TASK TO CARRY OUT: Print every line below. Match each one exactly.

^^^^^^^^^^^^^^^^

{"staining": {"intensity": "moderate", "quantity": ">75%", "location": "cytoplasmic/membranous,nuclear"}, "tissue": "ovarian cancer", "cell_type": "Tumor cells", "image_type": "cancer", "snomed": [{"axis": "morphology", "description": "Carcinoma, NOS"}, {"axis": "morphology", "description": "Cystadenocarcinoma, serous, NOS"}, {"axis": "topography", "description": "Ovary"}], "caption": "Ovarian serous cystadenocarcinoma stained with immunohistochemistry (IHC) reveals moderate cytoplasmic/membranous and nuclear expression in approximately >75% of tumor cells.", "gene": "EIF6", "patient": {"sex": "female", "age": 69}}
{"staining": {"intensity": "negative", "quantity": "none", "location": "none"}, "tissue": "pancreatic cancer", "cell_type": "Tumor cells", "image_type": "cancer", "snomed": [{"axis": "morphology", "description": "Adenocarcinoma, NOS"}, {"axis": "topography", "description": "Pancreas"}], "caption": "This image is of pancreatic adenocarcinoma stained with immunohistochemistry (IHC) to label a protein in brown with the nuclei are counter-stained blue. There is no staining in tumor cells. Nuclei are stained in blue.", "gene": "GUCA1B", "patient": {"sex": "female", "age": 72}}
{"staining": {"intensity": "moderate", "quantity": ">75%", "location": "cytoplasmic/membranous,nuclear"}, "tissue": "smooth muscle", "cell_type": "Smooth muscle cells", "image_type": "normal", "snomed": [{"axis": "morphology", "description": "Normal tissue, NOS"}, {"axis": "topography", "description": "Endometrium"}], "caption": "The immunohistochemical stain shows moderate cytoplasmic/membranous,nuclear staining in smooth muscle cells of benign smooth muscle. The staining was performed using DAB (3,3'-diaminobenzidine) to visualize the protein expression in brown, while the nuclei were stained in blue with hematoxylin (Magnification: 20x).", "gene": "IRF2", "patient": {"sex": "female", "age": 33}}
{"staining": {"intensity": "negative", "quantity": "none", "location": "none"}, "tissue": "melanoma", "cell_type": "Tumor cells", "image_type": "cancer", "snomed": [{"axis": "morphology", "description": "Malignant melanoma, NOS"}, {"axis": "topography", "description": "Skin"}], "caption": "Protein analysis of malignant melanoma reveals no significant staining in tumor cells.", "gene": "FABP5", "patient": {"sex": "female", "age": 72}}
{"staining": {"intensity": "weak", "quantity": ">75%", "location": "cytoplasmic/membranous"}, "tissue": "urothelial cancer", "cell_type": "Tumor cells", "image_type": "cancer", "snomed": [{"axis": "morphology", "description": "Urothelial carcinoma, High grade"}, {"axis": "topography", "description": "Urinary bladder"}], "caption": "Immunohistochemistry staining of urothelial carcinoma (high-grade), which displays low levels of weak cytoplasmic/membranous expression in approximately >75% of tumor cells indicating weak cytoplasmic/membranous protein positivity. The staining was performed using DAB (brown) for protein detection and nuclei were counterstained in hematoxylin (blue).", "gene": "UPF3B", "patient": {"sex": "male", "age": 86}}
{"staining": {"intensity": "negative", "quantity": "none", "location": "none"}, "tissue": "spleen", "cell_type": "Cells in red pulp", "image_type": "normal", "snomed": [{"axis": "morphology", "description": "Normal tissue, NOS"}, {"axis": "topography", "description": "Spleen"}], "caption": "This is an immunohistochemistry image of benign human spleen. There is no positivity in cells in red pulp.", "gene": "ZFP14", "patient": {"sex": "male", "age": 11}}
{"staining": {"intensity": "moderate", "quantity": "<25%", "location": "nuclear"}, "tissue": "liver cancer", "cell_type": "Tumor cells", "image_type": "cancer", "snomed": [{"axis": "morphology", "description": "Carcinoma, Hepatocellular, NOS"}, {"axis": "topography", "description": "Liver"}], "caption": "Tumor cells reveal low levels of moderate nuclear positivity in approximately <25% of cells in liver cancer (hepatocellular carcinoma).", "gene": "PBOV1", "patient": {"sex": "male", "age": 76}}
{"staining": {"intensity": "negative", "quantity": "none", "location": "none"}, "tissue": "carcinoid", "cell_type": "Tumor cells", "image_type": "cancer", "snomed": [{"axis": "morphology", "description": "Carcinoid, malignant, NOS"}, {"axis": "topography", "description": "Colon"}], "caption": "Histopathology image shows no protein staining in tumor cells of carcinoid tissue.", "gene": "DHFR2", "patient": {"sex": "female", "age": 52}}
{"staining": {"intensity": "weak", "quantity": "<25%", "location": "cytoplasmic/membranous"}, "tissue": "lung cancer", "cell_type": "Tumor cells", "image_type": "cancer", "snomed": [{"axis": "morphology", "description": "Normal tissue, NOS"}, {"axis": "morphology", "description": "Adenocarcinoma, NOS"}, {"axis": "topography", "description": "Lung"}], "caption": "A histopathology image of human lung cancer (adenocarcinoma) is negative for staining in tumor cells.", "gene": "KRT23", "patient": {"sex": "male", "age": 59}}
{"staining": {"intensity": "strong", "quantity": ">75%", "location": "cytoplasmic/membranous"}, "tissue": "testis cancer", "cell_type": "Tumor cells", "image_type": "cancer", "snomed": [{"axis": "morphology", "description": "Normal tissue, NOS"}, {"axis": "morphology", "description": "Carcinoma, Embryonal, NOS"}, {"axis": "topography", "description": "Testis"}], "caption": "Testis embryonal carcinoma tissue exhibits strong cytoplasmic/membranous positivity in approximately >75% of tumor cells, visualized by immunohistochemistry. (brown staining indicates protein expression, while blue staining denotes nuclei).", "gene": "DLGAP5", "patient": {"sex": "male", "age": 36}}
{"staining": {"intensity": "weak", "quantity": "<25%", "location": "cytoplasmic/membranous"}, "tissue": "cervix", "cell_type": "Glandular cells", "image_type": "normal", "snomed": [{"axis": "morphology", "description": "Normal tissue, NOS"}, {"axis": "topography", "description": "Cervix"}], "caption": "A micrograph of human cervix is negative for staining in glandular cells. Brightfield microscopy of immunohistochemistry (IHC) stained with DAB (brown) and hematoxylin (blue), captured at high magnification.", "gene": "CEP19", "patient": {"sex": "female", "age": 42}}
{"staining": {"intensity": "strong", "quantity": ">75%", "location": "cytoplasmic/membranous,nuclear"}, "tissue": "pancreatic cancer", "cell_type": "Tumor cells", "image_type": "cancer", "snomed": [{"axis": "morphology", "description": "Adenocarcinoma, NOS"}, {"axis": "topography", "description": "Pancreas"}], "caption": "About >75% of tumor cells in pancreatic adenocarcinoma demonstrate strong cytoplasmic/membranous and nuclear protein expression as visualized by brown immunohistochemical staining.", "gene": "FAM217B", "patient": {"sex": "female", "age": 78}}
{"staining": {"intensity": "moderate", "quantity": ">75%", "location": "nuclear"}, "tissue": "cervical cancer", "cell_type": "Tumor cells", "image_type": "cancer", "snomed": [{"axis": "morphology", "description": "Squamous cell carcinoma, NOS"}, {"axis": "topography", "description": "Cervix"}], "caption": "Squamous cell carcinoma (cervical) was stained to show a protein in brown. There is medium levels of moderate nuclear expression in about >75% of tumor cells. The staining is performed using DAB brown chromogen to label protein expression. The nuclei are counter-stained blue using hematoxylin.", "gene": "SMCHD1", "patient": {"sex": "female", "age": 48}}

^^^^^^^^^^^^^^^^

RESULT FOR THIS EXERCISE:
{"staining": {"intensity": "moderate", "quantity": ">75%", "location": "cytoplasmic/membranous,nuclear"}, "tissue": "ovarian cancer", "cell_type": "Tumor cells", "image_type": "cancer", "snomed": [{"axis": "morphology", "description": "Carcinoma, NOS"}, {"axis": "morphology", "description": "Cystadenocarcinoma, serous, NOS"}, {"axis": "topography", "description": "Ovary"}], "caption": "Ovarian serous cystadenocarcinoma stained with immunohistochemistry (IHC) reveals moderate cytoplasmic/membranous and nuclear expression in approximately >75% of tumor cells.", "gene": "EIF6", "patient": {"sex": "female", "age": 69}}
{"staining": {"intensity": "negative", "quantity": "none", "location": "none"}, "tissue": "pancreatic cancer", "cell_type": "Tumor cells", "image_type": "cancer", "snomed": [{"axis": "morphology", "description": "Adenocarcinoma, NOS"}, {"axis": "topography", "description": "Pancreas"}], "caption": "This image is of pancreatic adenocarcinoma stained with immunohistochemistry (IHC) to label a protein in brown with the nuclei are counter-stained blue. There is no staining in tumor cells. Nuclei are stained in blue.", "gene": "GUCA1B", "patient": {"sex": "female", "age": 72}}
{"staining": {"intensity": "moderate", "quantity": ">75%", "location": "cytoplasmic/membranous,nuclear"}, "tissue": "smooth muscle", "cell_type": "Smooth muscle cells", "image_type": "normal", "snomed": [{"axis": "morphology", "description": "Normal tissue, NOS"}, {"axis": "topography", "description": "Endometrium"}], "caption": "The immunohistochemical stain shows moderate cytoplasmic/membranous,nuclear staining in smooth muscle cells of benign smooth muscle. The staining was performed using DAB (3,3'-diaminobenzidine) to visualize the protein expression in brown, while the nuclei were stained in blue with hematoxylin (Magnification: 20x).", "gene": "IRF2", "patient": {"sex": "female", "age": 33}}
{"staining": {"intensity": "negative", "quantity": "none", "location": "none"}, "tissue": "melanoma", "cell_type": "Tumor cells", "image_type": "cancer", "snomed": [{"axis": "morphology", "description": "Malignant melanoma, NOS"}, {"axis": "topography", "description": "Skin"}], "caption": "Protein analysis of malignant melanoma reveals no significant staining in tumor cells.", "gene": "FABP5", "patient": {"sex": "female", "age": 72}}
{"staining": {"intensity": "weak", "quantity": ">75%", "location": "cytoplasmic/membranous"}, "tissue": "urothelial cancer", "cell_type": "Tumor cells", "image_type": "cancer", "snomed": [{"axis": "morphology", "description": "Urothelial carcinoma, High grade"}, {"axis": "topography", "description": "Urinary bladder"}], "caption": "Immunohistochemistry staining of urothelial carcinoma (high-grade), which displays low levels of weak cytoplasmic/membranous expression in approximately >75% of tumor cells indicating weak cytoplasmic/membranous protein positivity. The staining was performed using DAB (brown) for protein detection and nuclei were counterstained in hematoxylin (blue).", "gene": "UPF3B", "patient": {"sex": "male", "age": 86}}
{"staining": {"intensity": "negative", "quantity": "none", "location": "none"}, "tissue": "spleen", "cell_type": "Cells in red pulp", "image_type": "normal", "snomed": [{"axis": "morphology", "description": "Normal tissue, NOS"}, {"axis": "topography", "description": "Spleen"}], "caption": "This is an immunohistochemistry image of benign human spleen. There is no positivity in cells in red pulp.", "gene": "ZFP14", "patient": {"sex": "male", "age": 11}}
{"staining": {"intensity": "moderate", "quantity": "<25%", "location": "nuclear"}, "tissue": "liver cancer", "cell_type": "Tumor cells", "image_type": "cancer", "snomed": [{"axis": "morphology", "description": "Carcinoma, Hepatocellular, NOS"}, {"axis": "topography", "description": "Liver"}], "caption": "Tumor cells reveal low levels of moderate nuclear positivity in approximately <25% of cells in liver cancer (hepatocellular carcinoma).", "gene": "PBOV1", "patient": {"sex": "male", "age": 76}}
{"staining": {"intensity": "negative", "quantity": "none", "location": "none"}, "tissue": "carcinoid", "cell_type": "Tumor cells", "image_type": "cancer", "snomed": [{"axis": "morphology", "description": "Carcinoid, malignant, NOS"}, {"axis": "topography", "description": "Colon"}], "caption": "Histopathology image shows no protein staining in tumor cells of carcinoid tissue.", "gene": "DHFR2", "patient": {"sex": "female", "age": 52}}
{"staining": {"intensity": "weak", "quantity": "<25%", "location": "cytoplasmic/membranous"}, "tissue": "lung cancer", "cell_type": "Tumor cells", "image_type": "cancer", "snomed": [{"axis": "morphology", "description": "Normal tissue, NOS"}, {"axis": "morphology", "description": "Adenocarcinoma, NOS"}, {"axis": "topography", "description": "Lung"}], "caption": "A histopathology image of human lung cancer (adenocarcinoma) is negative for staining in tumor cells.", "gene": "KRT23", "patient": {"sex": "male", "age": 59}}
{"staining": {"intensity": "strong", "quantity": ">75%", "location": "cytoplasmic/membranous"}, "tissue": "testis cancer", "cell_type": "Tumor cells", "image_type": "cancer", "snomed": [{"axis": "morphology", "description": "Normal tissue, NOS"}, {"axis": "morphology", "description": "Carcinoma, Embryonal, NOS"}, {"axis": "topography", "description": "Testis"}], "caption": "Testis embryonal carcinoma tissue exhibits strong cytoplasmic/membranous positivity in approximately >75% of tumor cells, visualized by immunohistochemistry. (brown staining indicates protein expression, while blue staining denotes nuclei).", "gene": "DLGAP5", "patient": {"sex": "male", "age": 36}}
{"staining": {"intensity": "weak", "quantity": "<25%", "location": "cytoplasmic/membranous"}, "tissue": "cervix", "cell_type": "Glandular cells", "image_type": "normal", "snomed": [{"axis": "morphology", "description": "Normal tissue, NOS"}, {"axis": "topography", "description": "Cervix"}], "caption": "A micrograph of human cervix is negative for staining in glandular cells. Brightfield microscopy of immunohistochemistry (IHC) stained with DAB (brown) and hematoxylin (blue), captured at high magnification.", "gene": "CEP19", "patient": {"sex": "female", "age": 42}}
{"staining": {"intensity": "strong", "quantity": ">75%", "location": "cytoplasmic/membranous,nuclear"}, "tissue": "pancreatic cancer", "cell_type": "Tumor cells", "image_type": "cancer", "snomed": [{"axis": "morphology", "description": "Adenocarcinoma, NOS"}, {"axis": "topography", "description": "Pancreas"}], "caption": "About >75% of tumor cells in pancreatic adenocarcinoma demonstrate strong cytoplasmic/membranous and nuclear protein expression as visualized by brown immunohistochemical staining.", "gene": "FAM217B", "patient": {"sex": "female", "age": 78}}
{"staining": {"intensity": "moderate", "quantity": ">75%", "location": "nuclear"}, "tissue": "cervical cancer", "cell_type": "Tumor cells", "image_type": "cancer", "snomed": [{"axis": "morphology", "description": "Squamous cell carcinoma, NOS"}, {"axis": "topography", "description": "Cervix"}], "caption": "Squamous cell carcinoma (cervical) was stained to show a protein in brown. There is medium levels of moderate nuclear expression in about >75% of tumor cells. The staining is performed using DAB brown chromogen to label protein expression. The nuclei are counter-stained blue using hematoxylin.", "gene": "SMCHD1", "patient": {"sex": "female", "age": 48}}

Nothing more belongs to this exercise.